Kekurangannya pada panggilan video atau suara adalah kelancaran pada video dan suara sangat dipengaruhi oleh jaringan internet dari konselor atau dari konseli dan jika terdapat kegiatan di sekitar konselor atau konseli yang memberikan suara keras bisa menganggu proses layanan konseling.
Cybercounseling sangat bermanfaat mulai mudahnya proses pelaksanaan konseling, meningkatkan rasa keterbukaan diri dan konseli merasa aman dan nyaman ketika pelaksanaan konselingnya secara online tidak tatap muka dan bisa meluapkan emosinya tanpa menunggu waktu yang lama untuk dapat melakukan konseling.
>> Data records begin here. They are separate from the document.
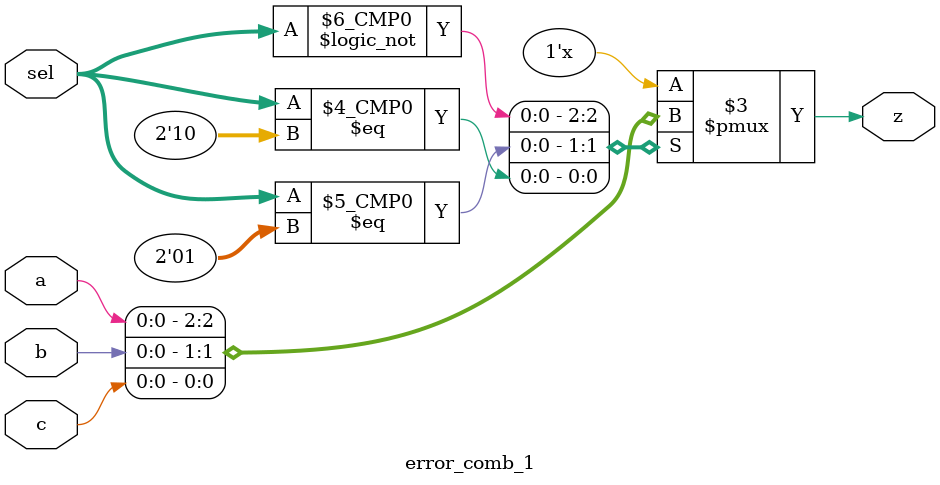
<source format=sv>
module error_comb_1(
	input logic [1:0] sel,
	input logic a, b, c,
	output logic z);


always @(*) begin
  //z = 0;  
  case(sel)
    2'b00: z = a;
    2'b01: z = b;
    2'b10: z = c;
    //default: z = 0;
  endcase
end

endmodule

</source>
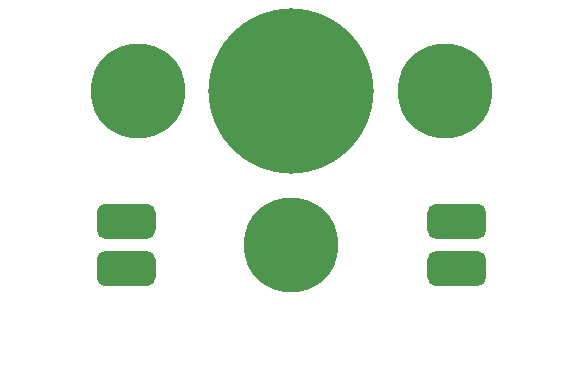
<source format=gbl>
G04 #@! TF.GenerationSoftware,KiCad,Pcbnew,5.1.9+dfsg1-1*
G04 #@! TF.CreationDate,2023-01-27T16:49:02+09:00*
G04 #@! TF.ProjectId,bottom,626f7474-6f6d-42e6-9b69-6361645f7063,rev?*
G04 #@! TF.SameCoordinates,Original*
G04 #@! TF.FileFunction,Copper,L4,Bot*
G04 #@! TF.FilePolarity,Positive*
%FSLAX46Y46*%
G04 Gerber Fmt 4.6, Leading zero omitted, Abs format (unit mm)*
G04 Created by KiCad (PCBNEW 5.1.9+dfsg1-1) date 2023-01-27 16:49:02*
%MOMM*%
%LPD*%
G01*
G04 APERTURE LIST*
G04 #@! TA.AperFunction,ComponentPad*
%ADD10C,8.000000*%
G04 #@! TD*
G04 #@! TA.AperFunction,ComponentPad*
%ADD11C,14.000000*%
G04 #@! TD*
G04 APERTURE END LIST*
D10*
X67000000Y-90000000D03*
X80000000Y-103000000D03*
X93000000Y-90000000D03*
D11*
X80000000Y-90000000D03*
G04 #@! TA.AperFunction,ComponentPad*
G36*
G01*
X64250000Y-99500000D02*
X67750000Y-99500000D01*
G75*
G02*
X68500000Y-100250000I0J-750000D01*
G01*
X68500000Y-101750000D01*
G75*
G02*
X67750000Y-102500000I-750000J0D01*
G01*
X64250000Y-102500000D01*
G75*
G02*
X63500000Y-101750000I0J750000D01*
G01*
X63500000Y-100250000D01*
G75*
G02*
X64250000Y-99500000I750000J0D01*
G01*
G37*
G04 #@! TD.AperFunction*
G04 #@! TA.AperFunction,ComponentPad*
G36*
G01*
X64250000Y-103500000D02*
X67750000Y-103500000D01*
G75*
G02*
X68500000Y-104250000I0J-750000D01*
G01*
X68500000Y-105750000D01*
G75*
G02*
X67750000Y-106500000I-750000J0D01*
G01*
X64250000Y-106500000D01*
G75*
G02*
X63500000Y-105750000I0J750000D01*
G01*
X63500000Y-104250000D01*
G75*
G02*
X64250000Y-103500000I750000J0D01*
G01*
G37*
G04 #@! TD.AperFunction*
G04 #@! TA.AperFunction,ComponentPad*
G36*
G01*
X92250000Y-103500000D02*
X95750000Y-103500000D01*
G75*
G02*
X96500000Y-104250000I0J-750000D01*
G01*
X96500000Y-105750000D01*
G75*
G02*
X95750000Y-106500000I-750000J0D01*
G01*
X92250000Y-106500000D01*
G75*
G02*
X91500000Y-105750000I0J750000D01*
G01*
X91500000Y-104250000D01*
G75*
G02*
X92250000Y-103500000I750000J0D01*
G01*
G37*
G04 #@! TD.AperFunction*
G04 #@! TA.AperFunction,ComponentPad*
G36*
G01*
X92250000Y-99500000D02*
X95750000Y-99500000D01*
G75*
G02*
X96500000Y-100250000I0J-750000D01*
G01*
X96500000Y-101750000D01*
G75*
G02*
X95750000Y-102500000I-750000J0D01*
G01*
X92250000Y-102500000D01*
G75*
G02*
X91500000Y-101750000I0J750000D01*
G01*
X91500000Y-100250000D01*
G75*
G02*
X92250000Y-99500000I750000J0D01*
G01*
G37*
G04 #@! TD.AperFunction*
M02*

</source>
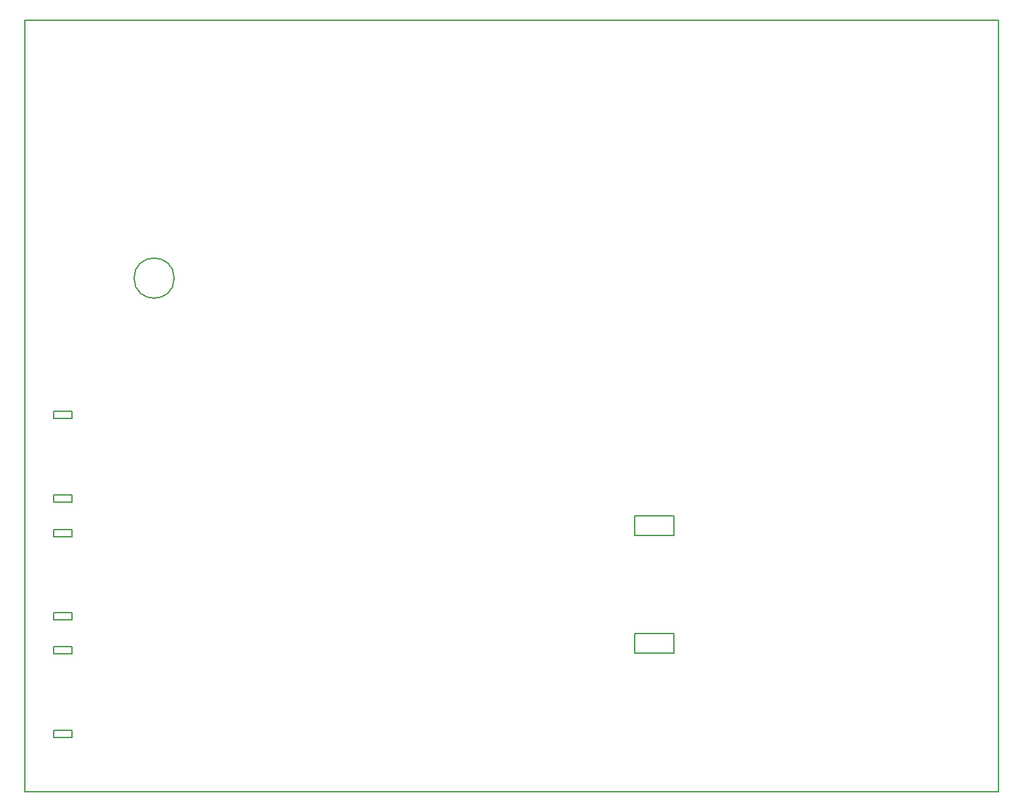
<source format=gbr>
G04 #@! TF.GenerationSoftware,KiCad,Pcbnew,5.0.2-bee76a0~70~ubuntu18.04.1*
G04 #@! TF.CreationDate,2020-03-06T11:48:55-03:00*
G04 #@! TF.ProjectId,lm35racks,6c6d3335-7261-4636-9b73-2e6b69636164,v0.3*
G04 #@! TF.SameCoordinates,Original*
G04 #@! TF.FileFunction,Profile,NP*
%FSLAX46Y46*%
G04 Gerber Fmt 4.6, Leading zero omitted, Abs format (unit mm)*
G04 Created by KiCad (PCBNEW 5.0.2-bee76a0~70~ubuntu18.04.1) date sex 06 mar 2020 11:48:55 -03*
%MOMM*%
%LPD*%
G01*
G04 APERTURE LIST*
%ADD10C,0.200000*%
%ADD11C,0.150000*%
G04 APERTURE END LIST*
D10*
X63170000Y-76660000D02*
X63170000Y-77610000D01*
X65570000Y-77610000D02*
X65570000Y-76660000D01*
X65570000Y-76660000D02*
X63170000Y-76660000D01*
X63170000Y-77610000D02*
X65570000Y-77610000D01*
X65620000Y-88410000D02*
X65620000Y-87460000D01*
X63220000Y-87460000D02*
X63220000Y-88410000D01*
X63220000Y-88410000D02*
X65620000Y-88410000D01*
X65620000Y-87460000D02*
X63220000Y-87460000D01*
X78806247Y-59420000D02*
G75*
G03X78806247Y-59420000I-2596247J0D01*
G01*
X65620000Y-102690000D02*
X63220000Y-102690000D01*
X63220000Y-103640000D02*
X65620000Y-103640000D01*
X63220000Y-102690000D02*
X63220000Y-103640000D01*
X65620000Y-103640000D02*
X65620000Y-102690000D01*
X65620000Y-117940000D02*
X63220000Y-117940000D01*
X63220000Y-118890000D02*
X65620000Y-118890000D01*
X63220000Y-117940000D02*
X63220000Y-118890000D01*
X65620000Y-118890000D02*
X65620000Y-117940000D01*
X65620000Y-91940000D02*
X63220000Y-91940000D01*
X63220000Y-92890000D02*
X65620000Y-92890000D01*
X63220000Y-91940000D02*
X63220000Y-92890000D01*
X65620000Y-92890000D02*
X65620000Y-91940000D01*
X63170000Y-108090000D02*
X65570000Y-108090000D01*
X65570000Y-107140000D02*
X63170000Y-107140000D01*
X65570000Y-108090000D02*
X65570000Y-107140000D01*
X63170000Y-107140000D02*
X63170000Y-108090000D01*
X143510000Y-105410000D02*
X138430000Y-105410000D01*
X143510000Y-107950000D02*
X143510000Y-105410000D01*
X138430000Y-107950000D02*
X143510000Y-107950000D01*
X138430000Y-105410000D02*
X138430000Y-107950000D01*
X143510000Y-90170000D02*
X138430000Y-90170000D01*
X143510000Y-92710000D02*
X143510000Y-90170000D01*
X138430000Y-92710000D02*
X143510000Y-92710000D01*
X138430000Y-90170000D02*
X138430000Y-92710000D01*
X185500000Y-26000000D02*
X185500000Y-125950000D01*
D11*
X59507240Y-25990840D02*
X185507240Y-25990840D01*
X59497240Y-125970840D02*
X59497240Y-25970840D01*
X185500000Y-125970840D02*
X59497240Y-125970840D01*
M02*

</source>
Layanan cybercounseling ini tidak menggantikan konseling yang dilaksanakan secara tatap muka langsung tetapi dengan adanya layanan yang dilaksanakan secara online bisa untuk melengkapi proses layanan konseling dengan memanfaatkan media elektronik yang telah berkembang pesat saat ini.
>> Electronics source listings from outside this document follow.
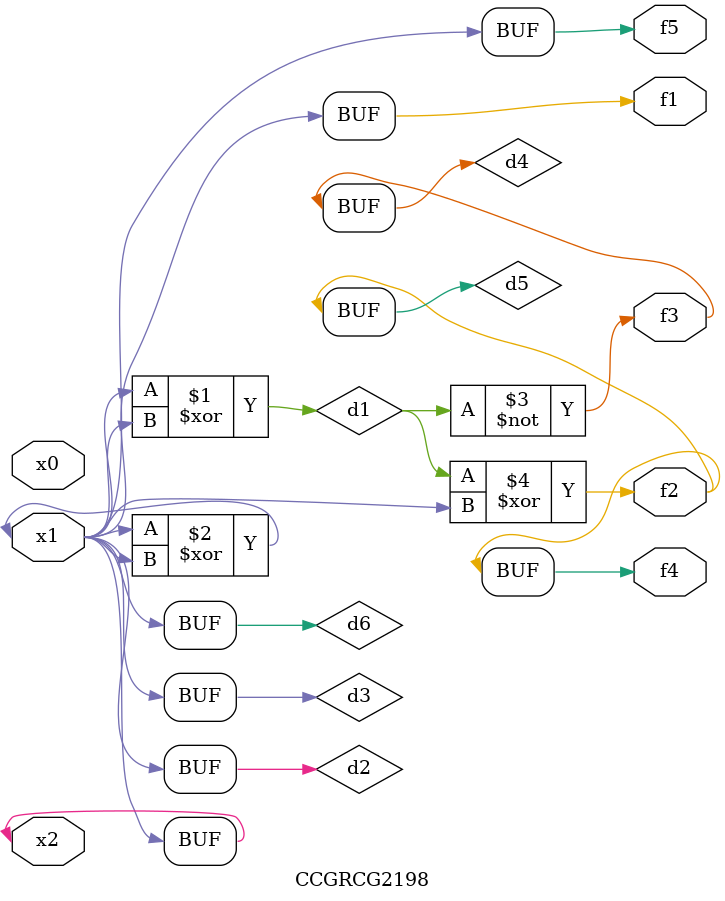
<source format=v>
module CCGRCG2198(
	input x0, x1, x2,
	output f1, f2, f3, f4, f5
);

	wire d1, d2, d3, d4, d5, d6;

	xor (d1, x1, x2);
	buf (d2, x1, x2);
	xor (d3, x1, x2);
	nor (d4, d1);
	xor (d5, d1, d2);
	buf (d6, d2, d3);
	assign f1 = d6;
	assign f2 = d5;
	assign f3 = d4;
	assign f4 = d5;
	assign f5 = d6;
endmodule

</source>
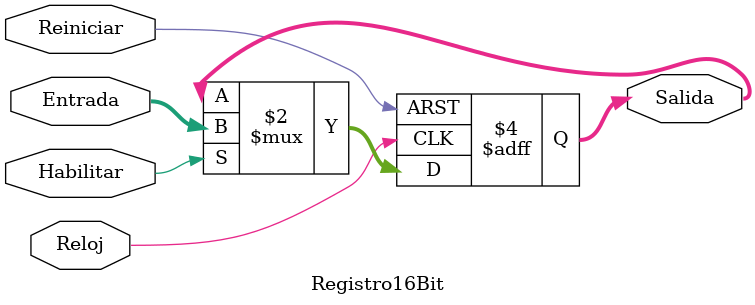
<source format=v>
module Registro16Bit (/*AUTOARG*/
   // Outputs
   Salida,
   // Inputs
   Entrada, Reloj, Reiniciar, Habilitar
   ) ;
   output reg [15:0] Salida;
   input  [15:0] Entrada;
   input  Reloj, Reiniciar, Habilitar;

   always @ (posedge Reloj, posedge Reiniciar)
      if (Reiniciar)
	Salida <= 16'h0;
      else if (Habilitar)
	Salida <= Entrada;

endmodule // Registro16Bit

</source>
Cybercounseling sendiri bisa menguntungkan beberapa pihak selain dari konselor dan konseli. Kegiatan daring ini bisa memberikan manfaat untuk para pembuat aplikasi atau media yang dapat menjadi perantara terhubungnya konselor dengan konseli dalam proses pemberian konseling dan bisa memberikan kesempatan kepada konseli untuk menyampaikan maksudnya secara transparan tanpa takut adanya kebocoran privasi yang mereka sampaikan kepada konselor.
Referensi:
Putri, Maharani, 2023, Pemanfaatan Cybercounseling pada Layanan Bimbingan dan Konseling di Sekolah, Orien: Cakrawala Ilmiah Mahasiswa, Vol. 2, No. 3
Mayasari, Ayu Siska Tri, 2022, Cybercounseling sebagai Layanan Bimbingan dan Konseling di Masa Pandemi, Indonesian Journal of Guidance and Counseling Theory and Application, Vol. 11, No. 2
Devi, Linda Meiliasa, dkk, 2022, Cybercounseling: Sebuah Layanan Konseling di Tengah Pandemi COVID-19, Proceeding of International Conference and Islamic Guidance and Counseling, Vol, 2
Ayuni, Ballqiss, dkk, 2021, Cybercounseling sebagai Inovasi Konselor Menghadapi Tantangan Disrupsi pada Era Society 5.0, Jurnal Bimbingan dan Konseling Ar-Rahman, Vol.7, No. 2
*penulis merupakan mahasiswa Program Studi Bimbingan dan Penyuluhan Islam Universitas Islam Negeri Walisongo Semarang.